* Problem requirements *
Each line below should be restated word for word.

* Saved data entries *
===============
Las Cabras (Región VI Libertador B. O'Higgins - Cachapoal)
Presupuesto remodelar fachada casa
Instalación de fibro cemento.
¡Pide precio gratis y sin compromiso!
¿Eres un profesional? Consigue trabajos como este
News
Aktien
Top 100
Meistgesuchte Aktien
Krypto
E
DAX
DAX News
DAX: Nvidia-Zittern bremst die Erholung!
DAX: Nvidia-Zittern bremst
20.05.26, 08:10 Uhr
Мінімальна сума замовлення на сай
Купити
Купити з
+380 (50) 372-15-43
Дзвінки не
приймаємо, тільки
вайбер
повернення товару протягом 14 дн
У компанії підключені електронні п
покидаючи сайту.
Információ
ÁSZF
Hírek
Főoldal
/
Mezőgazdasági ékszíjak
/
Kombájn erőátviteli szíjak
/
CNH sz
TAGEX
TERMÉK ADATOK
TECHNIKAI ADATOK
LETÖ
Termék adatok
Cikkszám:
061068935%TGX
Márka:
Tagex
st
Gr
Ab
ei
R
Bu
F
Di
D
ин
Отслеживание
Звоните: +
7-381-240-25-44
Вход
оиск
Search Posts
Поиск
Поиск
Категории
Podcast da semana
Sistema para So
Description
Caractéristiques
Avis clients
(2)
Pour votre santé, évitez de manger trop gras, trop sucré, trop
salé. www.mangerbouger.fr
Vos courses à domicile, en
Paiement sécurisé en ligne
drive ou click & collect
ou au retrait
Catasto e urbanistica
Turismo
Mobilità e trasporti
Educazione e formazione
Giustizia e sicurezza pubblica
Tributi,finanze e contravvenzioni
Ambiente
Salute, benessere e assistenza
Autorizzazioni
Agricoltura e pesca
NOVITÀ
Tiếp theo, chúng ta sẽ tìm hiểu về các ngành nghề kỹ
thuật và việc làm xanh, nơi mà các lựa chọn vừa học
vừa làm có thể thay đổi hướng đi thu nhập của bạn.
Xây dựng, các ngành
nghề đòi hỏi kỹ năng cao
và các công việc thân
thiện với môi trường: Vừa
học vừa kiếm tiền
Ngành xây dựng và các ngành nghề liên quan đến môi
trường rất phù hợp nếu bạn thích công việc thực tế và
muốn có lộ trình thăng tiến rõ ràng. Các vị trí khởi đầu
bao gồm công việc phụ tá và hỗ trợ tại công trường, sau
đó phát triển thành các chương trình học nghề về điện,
===============
* Answer for this exercise *
Las Cabras (Región VI Libertador B. O'Higgins - Cachapoal)
Presupuesto remodelar fachada casa
Instalación de fibro cemento.
¡Pide precio gratis y sin compromiso!
¿Eres un profesional? Consigue trabajos como este
News
Aktien
Top 100
Meistgesuchte Aktien
Krypto
E
DAX
DAX News
DAX: Nvidia-Zittern bremst die Erholung!
DAX: Nvidia-Zittern bremst
20.05.26, 08:10 Uhr
Мінімальна сума замовлення на сай
Купити
Купити з
+380 (50) 372-15-43
Дзвінки не
приймаємо, тільки
вайбер
повернення товару протягом 14 дн
У компанії підключені електронні п
покидаючи сайту.
Információ
ÁSZF
Hírek
Főoldal
/
Mezőgazdasági ékszíjak
/
Kombájn erőátviteli szíjak
/
CNH sz
TAGEX
TERMÉK ADATOK
TECHNIKAI ADATOK
LETÖ
Termék adatok
Cikkszám:
061068935%TGX
Márka:
Tagex
st
Gr
Ab
ei
R
Bu
F
Di
D
ин
Отслеживание
Звоните: +
7-381-240-25-44
Вход
оиск
Search Posts
Поиск
Поиск
Категории
Podcast da semana
Sistema para So
Description
Caractéristiques
Avis clients
(2)
Pour votre santé, évitez de manger trop gras, trop sucré, trop
salé. www.mangerbouger.fr
Vos courses à domicile, en
Paiement sécurisé en ligne
drive ou click & collect
ou au retrait
Catasto e urbanistica
Turismo
Mobilità e trasporti
Educazione e formazione
Giustizia e sicurezza pubblica
Tributi,finanze e contravvenzioni
Ambiente
Salute, benessere e assistenza
Autorizzazioni
Agricoltura e pesca
NOVITÀ
Tiếp theo, chúng ta sẽ tìm hiểu về các ngành nghề kỹ
thuật và việc làm xanh, nơi mà các lựa chọn vừa học
vừa làm có thể thay đổi hướng đi thu nhập của bạn.
Xây dựng, các ngành
nghề đòi hỏi kỹ năng cao
và các công việc thân
thiện với môi trường: Vừa
học vừa kiếm tiền
Ngành xây dựng và các ngành nghề liên quan đến môi
trường rất phù hợp nếu bạn thích công việc thực tế và
muốn có lộ trình thăng tiến rõ ràng. Các vị trí khởi đầu
bao gồm công việc phụ tá và hỗ trợ tại công trường, sau
đó phát triển thành các chương trình học nghề về điện,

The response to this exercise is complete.